#### TEXTE À LIRE:
#####
L’intelligence de l’analyse rivalise avec les beautés de plume de cet auteur qui s’impose décidément comme un maître écrivain. Le plus grand talent préside à sa dissection psychologique de ce jeune homme construit dès le plus jeune âge dans le refoulement des émotions, pour lui comme autant de faiblesses. Ses tourments intérieurs dont, faute de les comprendre, encore moins de les verbaliser, il est le jouet inconscient, il prétend les faire taire, tuant l’humain en lui avec la force de sa haine, pour s’accrocher aux seuls repères qu’on lui ait jamais présentés, clairs et rassurants dans leur aveugle rigidité d’armure : le code d’honneur de son clan, le culte de sa toute-puissance et le devoir de le défendre coûte que coûte. « Mourir valait toujours mieux que de vivre dans le déshonneur. » 
 
Prêt à tout, il est le pion idéal dans le jeu des manipulateurs de tout poil. Ceux-ci, surtout à notre époque, auraient pu se draper dans des motifs religieux. En cette période d’instabilité du régime, il devient le jouet d’intérêts politiques, qui le dépassent mais qui savent... le faire rouler comme un dé ! Pour le joueur, peu importe de perdre ou de gagner, de vivre ou de mourir, l’essentiel est ailleurs. Ceux qui arment les terroristes l’ont bien compris aussi, qui jouent sur la colère et le désir de mort qui les consument : « La vie ne lui suffisait pas », « Il était né avec la passion terrible de vouloir tout consumer, tout épuiser, avec un appétit sans fin. Seuls le jeu et le crime savaient assouvir cette passion. »

Un nouveau très grand roman, aussi pénétrant que merveilleusement écrit, de l’auteur turc si attaché au « combat contre le mal causé par la perversion des sociétés ». Coup de coeur. (5/5)

 

 

Citations :

La prison ressemblait aux ténèbres sanglantes du ventre d’une femelle requin dont la progéniture s’entredévore avant même de voir le jour. Les meurtriers enfermés là, sachant qu’ils n’en sortiraient plus, n’hésitaient pas à se battre et à s’entretuer. Les méthodes étaient variées, du coup de pique ou de couteau à l’huile bouillante qu’on déverse ou au coussin qu’on presse sur la tête du voisin dans son sommeil. Tous vivaient dans l’angoisse et la crainte.


Un jour enfin, il s’assit à son tour au bord de la couverture. Il éprouva la dureté anguleuse des dés dans sa main. Il lança, perdit. Lança, perdit. Lança, perdit. Il apprit à couper sa respiration quand les dés roulent. Il apprit à sentir son existence et l’univers entier suspendus à ce minuscule instant. Il apprit à perdre, et connut le fabuleux espoir de gagner que fait naître l’expérience de perdre.
#####
#### DONNÉES ENREGISTRÉES:
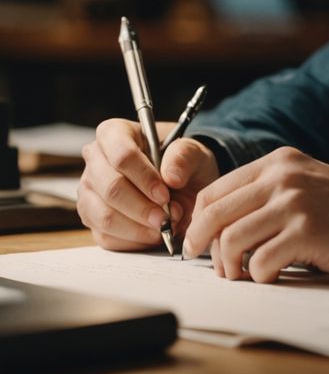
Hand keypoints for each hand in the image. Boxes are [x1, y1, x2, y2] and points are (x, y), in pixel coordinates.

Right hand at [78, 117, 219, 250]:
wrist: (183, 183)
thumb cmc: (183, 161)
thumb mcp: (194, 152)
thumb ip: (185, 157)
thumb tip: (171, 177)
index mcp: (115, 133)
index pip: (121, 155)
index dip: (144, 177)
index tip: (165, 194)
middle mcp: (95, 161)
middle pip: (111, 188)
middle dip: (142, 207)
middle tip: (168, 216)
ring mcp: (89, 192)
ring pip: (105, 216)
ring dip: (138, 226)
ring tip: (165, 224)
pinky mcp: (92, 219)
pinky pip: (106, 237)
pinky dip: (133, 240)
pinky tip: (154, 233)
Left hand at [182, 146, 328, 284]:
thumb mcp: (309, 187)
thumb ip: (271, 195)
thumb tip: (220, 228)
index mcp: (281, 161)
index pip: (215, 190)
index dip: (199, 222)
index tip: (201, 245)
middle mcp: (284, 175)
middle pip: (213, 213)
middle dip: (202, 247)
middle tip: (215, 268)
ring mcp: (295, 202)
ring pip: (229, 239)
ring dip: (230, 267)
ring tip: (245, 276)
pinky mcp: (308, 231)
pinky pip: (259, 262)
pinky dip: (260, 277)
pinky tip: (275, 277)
#####
#### MARCHE À SUIVRE:
Écrivez la suite de la critique du roman turc, juste après sa dernière phrase.

#### RÉPONSE RÉDIGÉE:
Ils avaient beau lui avoir tout confisqué, sa vie, sa jeunesse, son avenir, il avait découvert quelque chose qu’ils ne pourraient jamais lui arracher : les dés. Quand il les secouait dans sa paume, la vie s’arrêtait mais le temps s’accélérait. Les premiers jours, la chance se refusa à lui, il ne fit que perdre. Peut-être que si l’inverse s’était produit et qu’il n’avait fait que gagner, peut-être n’aurait-il pas aimé autant le jeu. Mais perdre lui insuffla bientôt à la fois l’appétit de gagner, le désir d’inverser la fortune, le plaisir d’oublier. Il s’attacha à ces émotions de manière irréversible.


Quand il ne jouait pas, la prison revenait, l’absence d’air et l’obscurité l’étouffaient.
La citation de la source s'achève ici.